* [Exercise]
What is needed is every line of the data that includes the word "directly". Please copy each one.

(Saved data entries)
============

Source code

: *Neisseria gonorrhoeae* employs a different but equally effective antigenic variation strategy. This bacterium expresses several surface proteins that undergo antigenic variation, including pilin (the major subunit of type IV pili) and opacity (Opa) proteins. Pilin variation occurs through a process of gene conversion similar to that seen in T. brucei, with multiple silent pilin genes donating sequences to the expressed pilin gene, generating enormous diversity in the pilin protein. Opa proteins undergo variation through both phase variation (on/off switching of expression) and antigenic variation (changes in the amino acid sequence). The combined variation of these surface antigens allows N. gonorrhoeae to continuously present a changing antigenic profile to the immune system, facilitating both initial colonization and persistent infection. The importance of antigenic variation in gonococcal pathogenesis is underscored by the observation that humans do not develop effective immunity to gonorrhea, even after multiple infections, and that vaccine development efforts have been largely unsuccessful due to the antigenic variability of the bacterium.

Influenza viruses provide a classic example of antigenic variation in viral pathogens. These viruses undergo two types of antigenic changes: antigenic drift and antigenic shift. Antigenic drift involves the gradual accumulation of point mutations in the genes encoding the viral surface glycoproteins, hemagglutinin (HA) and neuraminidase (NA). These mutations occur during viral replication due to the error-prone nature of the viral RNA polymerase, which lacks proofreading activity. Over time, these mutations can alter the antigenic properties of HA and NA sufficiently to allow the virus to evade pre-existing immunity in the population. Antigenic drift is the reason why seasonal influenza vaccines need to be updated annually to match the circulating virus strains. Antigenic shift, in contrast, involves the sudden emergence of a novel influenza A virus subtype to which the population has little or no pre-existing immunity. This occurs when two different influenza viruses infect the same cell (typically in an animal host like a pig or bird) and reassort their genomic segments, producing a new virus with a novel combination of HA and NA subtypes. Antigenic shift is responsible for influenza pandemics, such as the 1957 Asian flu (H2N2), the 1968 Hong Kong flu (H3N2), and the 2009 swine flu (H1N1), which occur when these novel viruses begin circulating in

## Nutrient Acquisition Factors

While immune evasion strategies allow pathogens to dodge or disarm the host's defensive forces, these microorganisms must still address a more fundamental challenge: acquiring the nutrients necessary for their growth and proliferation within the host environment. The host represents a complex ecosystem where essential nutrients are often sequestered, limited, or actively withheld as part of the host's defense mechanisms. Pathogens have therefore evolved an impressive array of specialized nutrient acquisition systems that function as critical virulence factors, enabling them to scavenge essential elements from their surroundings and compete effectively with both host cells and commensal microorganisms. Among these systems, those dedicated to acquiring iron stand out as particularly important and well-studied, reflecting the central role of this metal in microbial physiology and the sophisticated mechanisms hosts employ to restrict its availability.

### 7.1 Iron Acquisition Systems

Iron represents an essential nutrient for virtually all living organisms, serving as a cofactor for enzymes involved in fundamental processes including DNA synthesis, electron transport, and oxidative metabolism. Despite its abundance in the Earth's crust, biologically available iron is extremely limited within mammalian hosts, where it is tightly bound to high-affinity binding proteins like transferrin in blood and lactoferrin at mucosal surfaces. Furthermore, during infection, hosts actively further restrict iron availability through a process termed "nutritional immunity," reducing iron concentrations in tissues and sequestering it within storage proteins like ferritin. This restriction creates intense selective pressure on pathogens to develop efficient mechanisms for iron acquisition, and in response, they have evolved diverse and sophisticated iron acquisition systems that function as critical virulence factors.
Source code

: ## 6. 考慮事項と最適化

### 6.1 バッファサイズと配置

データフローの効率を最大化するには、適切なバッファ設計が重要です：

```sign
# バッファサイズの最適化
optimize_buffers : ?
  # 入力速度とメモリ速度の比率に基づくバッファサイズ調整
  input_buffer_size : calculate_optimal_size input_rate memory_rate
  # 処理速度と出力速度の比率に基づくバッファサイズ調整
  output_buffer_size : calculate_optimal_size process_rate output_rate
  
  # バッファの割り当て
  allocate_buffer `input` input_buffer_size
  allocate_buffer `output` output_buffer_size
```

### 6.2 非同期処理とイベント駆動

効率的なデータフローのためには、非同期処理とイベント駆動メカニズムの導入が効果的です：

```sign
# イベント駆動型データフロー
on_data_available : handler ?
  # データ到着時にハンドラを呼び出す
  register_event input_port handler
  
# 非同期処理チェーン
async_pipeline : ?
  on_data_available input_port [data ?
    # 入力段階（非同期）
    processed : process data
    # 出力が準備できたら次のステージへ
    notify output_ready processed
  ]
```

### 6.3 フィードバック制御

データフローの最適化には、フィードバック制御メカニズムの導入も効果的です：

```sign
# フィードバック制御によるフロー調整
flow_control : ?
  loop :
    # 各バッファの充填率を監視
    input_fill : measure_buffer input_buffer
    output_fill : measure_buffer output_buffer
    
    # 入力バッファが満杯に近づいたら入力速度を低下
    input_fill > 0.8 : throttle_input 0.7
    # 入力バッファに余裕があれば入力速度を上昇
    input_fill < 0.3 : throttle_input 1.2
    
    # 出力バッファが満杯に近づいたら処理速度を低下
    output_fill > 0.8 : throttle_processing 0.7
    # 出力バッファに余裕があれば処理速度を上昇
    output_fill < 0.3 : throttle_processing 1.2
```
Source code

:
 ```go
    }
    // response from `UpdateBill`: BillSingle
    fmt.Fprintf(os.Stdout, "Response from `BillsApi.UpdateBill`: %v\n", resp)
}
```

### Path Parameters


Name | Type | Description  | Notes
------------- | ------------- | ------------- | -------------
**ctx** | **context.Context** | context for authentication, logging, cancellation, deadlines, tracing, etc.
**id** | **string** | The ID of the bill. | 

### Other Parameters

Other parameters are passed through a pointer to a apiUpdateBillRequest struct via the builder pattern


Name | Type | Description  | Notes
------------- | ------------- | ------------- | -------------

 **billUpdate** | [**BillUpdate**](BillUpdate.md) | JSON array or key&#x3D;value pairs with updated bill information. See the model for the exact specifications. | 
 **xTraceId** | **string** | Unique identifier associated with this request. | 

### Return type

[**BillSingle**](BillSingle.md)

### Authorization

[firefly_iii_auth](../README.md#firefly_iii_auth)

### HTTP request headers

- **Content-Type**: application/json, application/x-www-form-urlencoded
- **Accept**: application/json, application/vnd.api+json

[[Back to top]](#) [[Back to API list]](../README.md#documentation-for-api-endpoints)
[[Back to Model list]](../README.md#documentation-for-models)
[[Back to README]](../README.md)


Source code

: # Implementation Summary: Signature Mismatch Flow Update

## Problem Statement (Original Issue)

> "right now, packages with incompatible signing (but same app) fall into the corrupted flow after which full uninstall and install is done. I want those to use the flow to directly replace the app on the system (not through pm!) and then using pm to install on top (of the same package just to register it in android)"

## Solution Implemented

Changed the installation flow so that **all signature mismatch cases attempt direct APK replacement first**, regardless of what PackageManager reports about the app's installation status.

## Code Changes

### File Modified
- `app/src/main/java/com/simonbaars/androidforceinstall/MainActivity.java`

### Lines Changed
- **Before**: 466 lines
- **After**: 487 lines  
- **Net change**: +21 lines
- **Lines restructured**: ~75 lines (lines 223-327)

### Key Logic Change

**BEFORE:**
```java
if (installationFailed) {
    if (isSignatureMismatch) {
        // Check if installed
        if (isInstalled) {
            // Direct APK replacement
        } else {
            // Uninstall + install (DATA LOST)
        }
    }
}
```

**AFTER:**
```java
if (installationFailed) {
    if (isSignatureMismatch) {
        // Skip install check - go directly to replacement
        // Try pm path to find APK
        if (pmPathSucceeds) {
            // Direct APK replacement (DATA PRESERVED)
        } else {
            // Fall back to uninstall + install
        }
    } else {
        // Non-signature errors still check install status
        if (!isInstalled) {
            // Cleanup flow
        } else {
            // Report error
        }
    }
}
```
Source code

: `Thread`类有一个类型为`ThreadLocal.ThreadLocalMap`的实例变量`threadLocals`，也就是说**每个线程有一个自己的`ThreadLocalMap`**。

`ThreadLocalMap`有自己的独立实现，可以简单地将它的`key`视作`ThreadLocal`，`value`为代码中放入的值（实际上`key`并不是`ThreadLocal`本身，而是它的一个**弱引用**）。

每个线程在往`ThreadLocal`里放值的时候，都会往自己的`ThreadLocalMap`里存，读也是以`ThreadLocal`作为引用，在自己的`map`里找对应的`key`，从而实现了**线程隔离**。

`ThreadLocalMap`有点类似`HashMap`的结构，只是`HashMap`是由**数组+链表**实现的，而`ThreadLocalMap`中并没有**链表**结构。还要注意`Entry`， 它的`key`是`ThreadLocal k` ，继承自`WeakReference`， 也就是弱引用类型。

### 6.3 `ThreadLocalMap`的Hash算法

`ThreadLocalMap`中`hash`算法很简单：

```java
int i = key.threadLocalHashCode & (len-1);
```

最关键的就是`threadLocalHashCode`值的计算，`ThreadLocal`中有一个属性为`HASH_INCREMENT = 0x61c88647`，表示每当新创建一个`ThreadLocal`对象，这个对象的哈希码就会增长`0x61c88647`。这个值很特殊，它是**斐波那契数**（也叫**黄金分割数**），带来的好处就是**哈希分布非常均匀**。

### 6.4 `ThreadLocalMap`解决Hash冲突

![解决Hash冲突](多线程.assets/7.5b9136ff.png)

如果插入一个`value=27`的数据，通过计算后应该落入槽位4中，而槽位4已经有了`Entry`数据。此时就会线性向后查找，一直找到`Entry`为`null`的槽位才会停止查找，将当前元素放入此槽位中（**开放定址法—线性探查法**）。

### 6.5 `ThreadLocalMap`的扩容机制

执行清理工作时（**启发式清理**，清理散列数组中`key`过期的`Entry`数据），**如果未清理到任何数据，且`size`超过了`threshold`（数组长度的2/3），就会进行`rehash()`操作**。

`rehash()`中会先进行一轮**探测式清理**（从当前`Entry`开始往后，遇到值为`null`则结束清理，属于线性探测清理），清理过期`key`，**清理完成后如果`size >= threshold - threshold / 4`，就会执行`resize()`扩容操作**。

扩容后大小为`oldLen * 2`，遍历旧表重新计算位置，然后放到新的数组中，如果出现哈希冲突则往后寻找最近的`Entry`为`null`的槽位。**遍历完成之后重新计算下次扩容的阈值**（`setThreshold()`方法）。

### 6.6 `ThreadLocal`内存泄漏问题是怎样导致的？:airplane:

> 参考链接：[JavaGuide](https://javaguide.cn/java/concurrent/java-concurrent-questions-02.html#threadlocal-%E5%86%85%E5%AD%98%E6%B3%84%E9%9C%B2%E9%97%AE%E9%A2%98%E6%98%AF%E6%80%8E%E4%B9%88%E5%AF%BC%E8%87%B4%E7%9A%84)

============

* [Exercise solution]
> "right now, packages with incompatible signing (but same app) fall into the corrupted flow after which full uninstall and install is done. I want those to use the flow to directly replace the app on the system (not through pm!) and then using pm to install on top (of the same package just to register it in android)"
        // Skip install check - go directly to replacement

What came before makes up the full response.